Conn. Gen. Stat. § 53a-14

Current with legislation from the 2023 Regular and Special Sessions.
Section 53a-14 - Duress as defense

In any prosecution for an offense, it shall be a defense that the defendant engaged in the proscribed conduct because he was coerced by the use or threatened imminent use of physical force upon him or a third person, which force or threatened force a person of reasonable firmness in his situation would have been unable to resist. The defense of duress as defined in this section shall not be available to a person who intentionally or recklessly places himself in a situation in which it is probable that he will be subjected to duress.

Conn. Gen.

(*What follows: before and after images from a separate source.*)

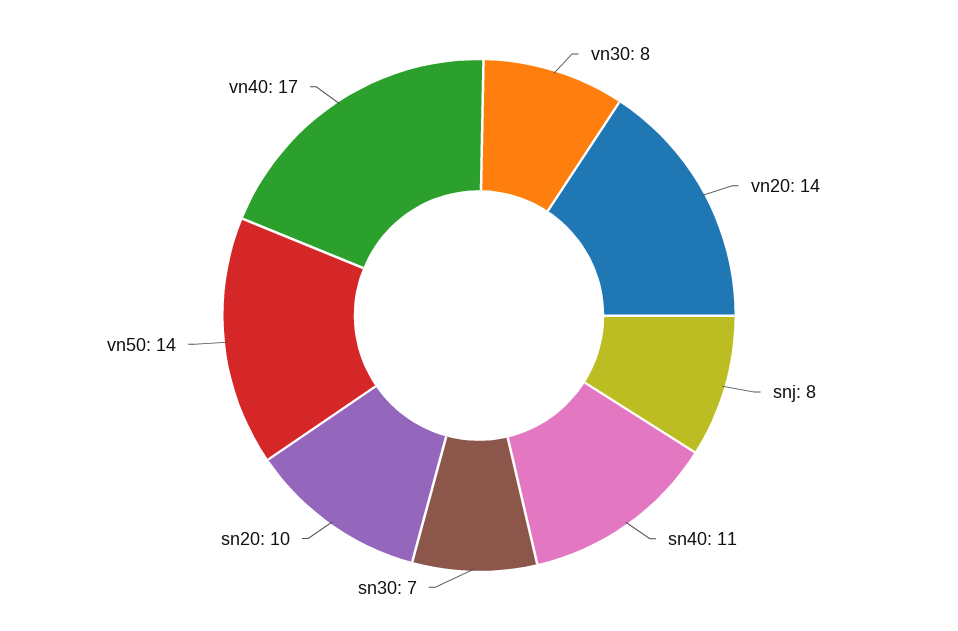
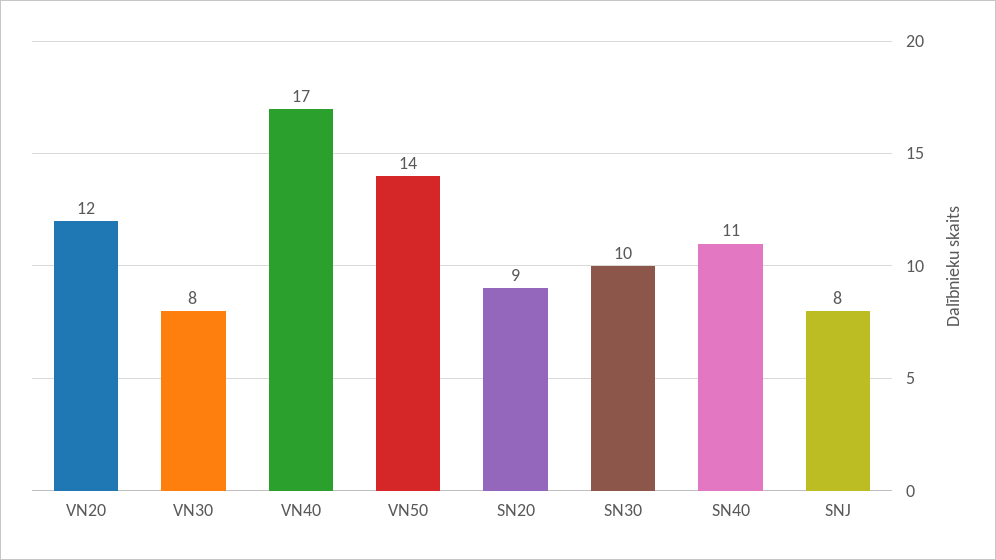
  {
    "vn30": 8,
-   "vn20": 14,
+   "vn20": 12,
    "snj": 8,
    "sn40": 11,
-   "sn30": 7,
+   "sn30": 10,
-   "sn20": 10,
+   "sn20": 9,
    "vn50": 14,
    "vn40": 17
  }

Stat. § 53a-14

(1969, P.A. 828, S. 14.)

Defendant is entitled to a theory of defense instruction as matter of law when evidence under section is before jury. 178 Conn. 704. Duress as defense discussed. 184 C. 157. Instruction to jury that it was the state's burden to prove intent beyond a reasonable doubt did not adequately inform jury that it was the state's burden to disprove duress beyond a reasonable doubt. 199 Conn. 273. Cited. 201 C. 211; 204 Conn. 240; 209 Conn. 75. Trial court did not err in refusing to provide a jury instruction that would have allowed jury to factor defendant's age into his defense of duress, independent and regardless of how defendant's age relates to age of his coercers, so as to account for the differences in how adolescents evaluate risk; duress defense has both subjective and objective components; subjective component is that defendant actually must have been coerced into the criminal action; objective component requires that defendant have been coerced in circumstances under which a reasonable person in his situation would have been likewise unable to resist. 282 Conn. 281. Cited. 15 CA 34; 26 CA 367; 46 Conn.App. 486. Court did not err in charging jury re statutory exception to defense of duress by failing to define the term "situation"; because "situation" is not defined in section, it is taken that the jury, as a matter of common knowledge, comprehends the term and, therefore, the trial court was not obligated to define it. 125 CA 125. Cited. 34 Conn.Supp. 612.